In a VDI deployment it’s strongly recommended that you optimize the OS for efficient storage utilization.  This is a technology that’s been a key part of Citrix Provisioning Server for many years:

A lot of people don’t realize that since XenDesktop 5, this tool is now such an integral part of XenDesktop that we silently run this tool as part of installing the Citrix code that runs within user desktops – whether you’re using MCS, PVS or will provision the desktops using your own scripts you get the benefit.

You shouldn’t have to remember to do this

When we designed XenDesktop 5 we decided that storage optimization is so critical that we wouldn’t offer the option of not optimizing the OS behavior.

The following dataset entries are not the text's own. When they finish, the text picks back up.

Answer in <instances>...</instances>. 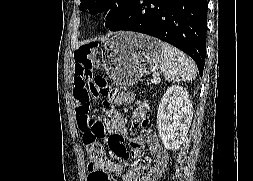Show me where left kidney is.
I'll return each instance as SVG.
<instances>
[{"label": "left kidney", "instance_id": "left-kidney-1", "mask_svg": "<svg viewBox=\"0 0 253 181\" xmlns=\"http://www.w3.org/2000/svg\"><path fill=\"white\" fill-rule=\"evenodd\" d=\"M193 107L186 89L173 85L162 96L157 112V127L166 149L176 150L191 125Z\"/></svg>", "mask_w": 253, "mask_h": 181}]
</instances>
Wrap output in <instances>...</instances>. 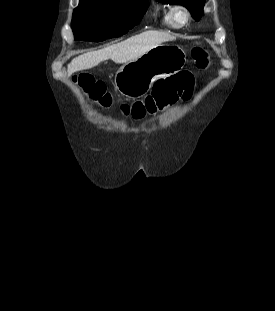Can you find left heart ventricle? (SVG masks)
<instances>
[{
  "instance_id": "obj_1",
  "label": "left heart ventricle",
  "mask_w": 275,
  "mask_h": 311,
  "mask_svg": "<svg viewBox=\"0 0 275 311\" xmlns=\"http://www.w3.org/2000/svg\"><path fill=\"white\" fill-rule=\"evenodd\" d=\"M177 19H178L179 21H182V20H183V16H182V15H178V16H177Z\"/></svg>"
}]
</instances>
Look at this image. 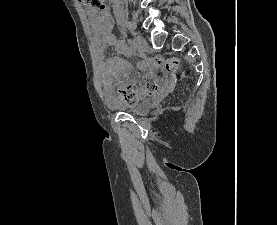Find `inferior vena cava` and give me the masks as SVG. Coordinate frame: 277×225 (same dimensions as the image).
Listing matches in <instances>:
<instances>
[{"label":"inferior vena cava","mask_w":277,"mask_h":225,"mask_svg":"<svg viewBox=\"0 0 277 225\" xmlns=\"http://www.w3.org/2000/svg\"><path fill=\"white\" fill-rule=\"evenodd\" d=\"M115 8H120L122 5V0H112Z\"/></svg>","instance_id":"obj_1"}]
</instances>
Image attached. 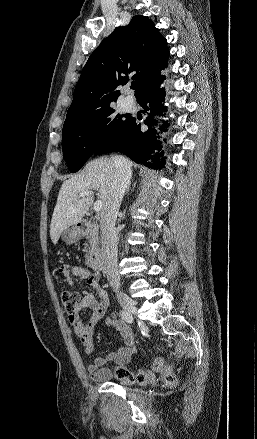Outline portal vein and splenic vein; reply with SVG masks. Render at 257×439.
<instances>
[{"mask_svg": "<svg viewBox=\"0 0 257 439\" xmlns=\"http://www.w3.org/2000/svg\"><path fill=\"white\" fill-rule=\"evenodd\" d=\"M92 194H93L92 191H84V192L80 193V197H85V196L92 195ZM102 206H103V201L102 200H98V201H96L94 203L93 210L95 212H99V211H101Z\"/></svg>", "mask_w": 257, "mask_h": 439, "instance_id": "portal-vein-and-splenic-vein-1", "label": "portal vein and splenic vein"}]
</instances>
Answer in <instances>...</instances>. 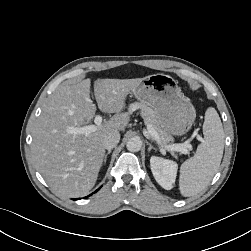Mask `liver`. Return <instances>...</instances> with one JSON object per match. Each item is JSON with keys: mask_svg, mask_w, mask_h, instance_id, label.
Returning a JSON list of instances; mask_svg holds the SVG:
<instances>
[{"mask_svg": "<svg viewBox=\"0 0 251 251\" xmlns=\"http://www.w3.org/2000/svg\"><path fill=\"white\" fill-rule=\"evenodd\" d=\"M141 80L94 82L98 108L115 114L88 135L71 134L68 129L86 125L95 116L90 79L59 86L45 102L33 127L31 151L36 167L54 191L79 197L94 187L105 156L104 138L125 130L130 121L129 115L122 112L125 100Z\"/></svg>", "mask_w": 251, "mask_h": 251, "instance_id": "obj_1", "label": "liver"}]
</instances>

Some of these optimizations aren’t things you’d want performed silently and automatically, so we don’t perform them all – such as disabling machine account password changes or disabling the recycle bin.

So why did I see such a large I/O bump in my traces?  I hadn’t installed the Citrix desktop software – for the purposes of my project, I wanted a more vanilla environment.

The optimization tool is only run automatically if you install the desktop software using the ‘autorun’ wizard (autoselect.exe) – if you install the individual MSIs, you won’t benefit from this automatic optimization.  The tool is installed (but not run) by the MachineIdentityServiceAgent_{x86|x64}.msi file, and can be run directly from C:\Program Files\Citrix\PvsVm\TargetOSOptimizer\TargetOSOptimizer.exe

Conclusions

I think there are a couple of things we can all learn from my experience.

First, as an industry, we need to allow ‘idle’ periods in our VDI deployment validation and load testing tools.  A lot of scale testing looks at the system under load – but as the data above shows, if a desktop is not fully optimized, Windows has a habit of storing up trouble for when you least expect it.

Second, always, always optimize your OS for storage performance – either by having XenDesktop do it automatically, by running an optimization tool yourself if you go for a more advanced type of install – or even performing the optimizations ‘by hand’ on a master image.